Segundo o doutor, Santa Catarina teve um aumento dos casos de contaminação pelo coronavírus nas últimas semanas, o que já era esperado em função do inverno e da ampliação dos casos de questões respiratórias comuns à estação. O Estado apresenta aumento diário de casos e a situação não tem sido diferente na região Meio-Oeste, o que pode ser verificado pelos dados de cada município, cujo crescimento do número de contaminados e de ativos é diário.

A percepção do médico é que o impacto das primeiras informações assustou a população e promoveu um cuidado preventivo grande.

“Parece que a população deu uma relaxada nos cuidados agora. As pessoas viram as mortes na Itália, na Espanha, e tiveram uma falsa sensação de segurança, de que o vírus ainda não tinha chegado aqui. Temos que entender que a pandemia chegou e chegou com força! O vírus está na comunidade e não temos mais como saber se a pessoa infectada teve ou não contato com outro infectado, embora isso seja importante. Devemos considerar que todos estamos suscetíveis a sermos contaminados. O perigo não acabou, a pandemia ainda está aí!”, disse.

A preocupação do Dr. Maurício vai ao encontro da preocupação de outros profissionais de saúde que observam a lotação das UTIs em todo Estado e aumento de casos nas enfermarias.
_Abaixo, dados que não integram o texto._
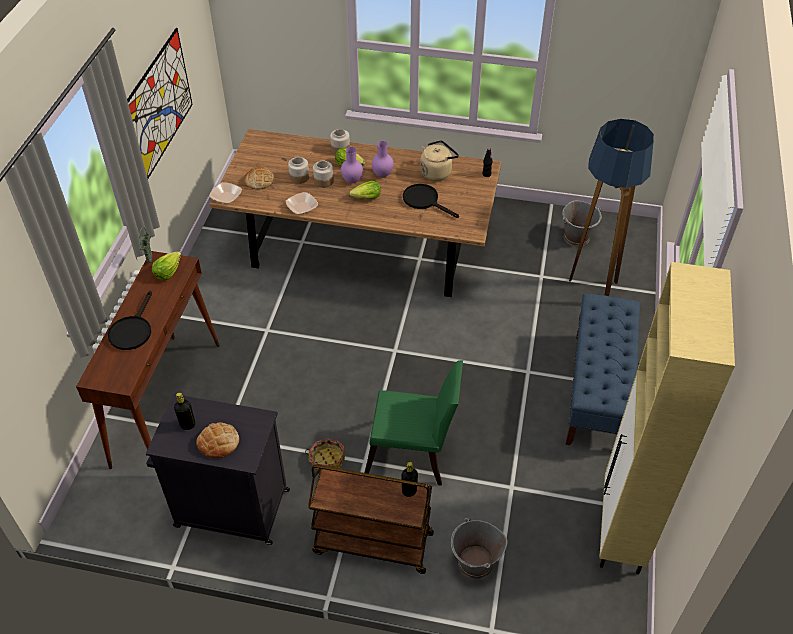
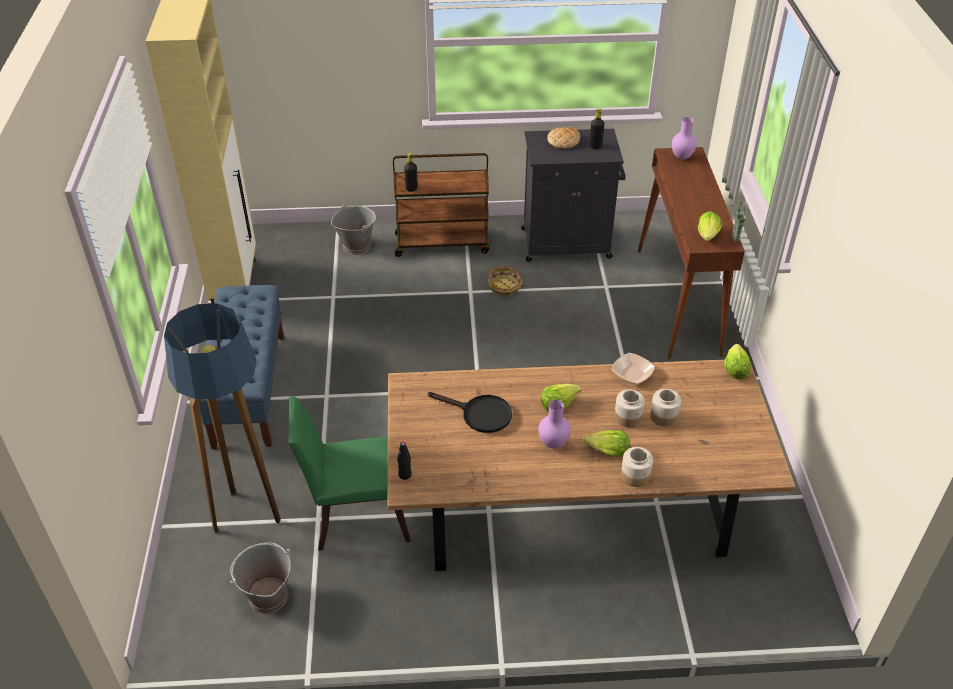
camera: 165 degrees right, 5 degrees down
black frying pan [108,291,152,350] -> none
picture [127,28,193,178] -> none
bowl [209,182,242,204] -> lettuce [724,344,751,379]
bread [244,166,274,189] -> none
purple vase [341,147,363,183] -> purple vase moved to [672,117,697,160]
green chair [365,360,463,486] -> green chair moved to [288,396,411,551]
beige kettle [420,140,459,181] -> none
Com o aumento do número e casos, cresce igualmente o número de transmissão do vírus. Isso significa que os cuidados iniciais que a população tomou no início da pandemia, em meados de abril, devem ser retomados. “Mesmo que existam casos assintomáticos, quando essa pessoa for contaminada pode transmitir para um idoso ou para alguém que tenha algum problema de saúde mais grave”, explica o doutor.

Contaminação na própria família

De acordo com Dr. Maurício, a contaminação dentro do próprio núcleo familiar é muito comum, tal como a contaminação entre os profissionais da saúde, já que em ambos os casos têm-se pessoas não-contaminadas expostas diante do cuidado com alguém contaminado. Muitas vezes, alguém do núcleo familiar pode ser assintomático, porém essa pessoa ainda pode contaminar os demais.

Lotação das UTIs

A liberação dos leitos de UTI para tratamento da COVID-19 atende a critérios estabelecidos e regulados pela Secretaria de Saúde do Governo do Estado. Na região, somaram-se 14 leitos específicos para a doença, distribuídos entre os hospitais de Videira, Joaçaba e Caçador. Entretanto, segundo Dr. Maurício, já não há mais vagas em nenhum deles.

“Em Videira, por exemplo, já não temos mais vagas para isolamento do coronavírus na UTI. Tínhamos dois leitos específicos para isso, além dos nossos 18 leitos normais, mas todos estão ocupados. O mesmo acontece com os 12 leitos de Caçador e os 10 leitos de Joaçaba. A minha intenção ao trazer esses dados não é promover o pânico, mas dividir a informação. Há um aumento do número de casos, de internações e faltam leitos na UTI. Embora a maioria dos pacientes venha a desenvolver poucos sintomas ou até fique assintomático, as estatísticas mostram que 20% vai precisar do sistema de saúde e 5% vai precisar de UTI. Esses números existem e estão aumentando. Isso quer dizer que quanto maior for a prevenção, mais o sistema de saúde poderá atender”, informa.

Orientações

Diante da lotação das UTIs da região e da ampliação dos casos nas enfermarias, Dr. Maurício reforça a necessidade de retomar os cuidados mantidos no início do período da pandemia.

“Se você precisa sair de casa para trabalhar, vá de máscara. Também use máscara no ambiente de trabalho. Evite proximidade social e reuniões sociais; sabemos que os jovens continuam se reunindo e fazendo festas, mas esse momento exige cuidados maiores com a nossa saúde e com a saúde das pessoas mais próximas. Na medida do possível, fique recluso em casa, mais tranquilo, e não esqueça de usar álcool em gel. No momento, ser amigo é ficar distante!”, conclui.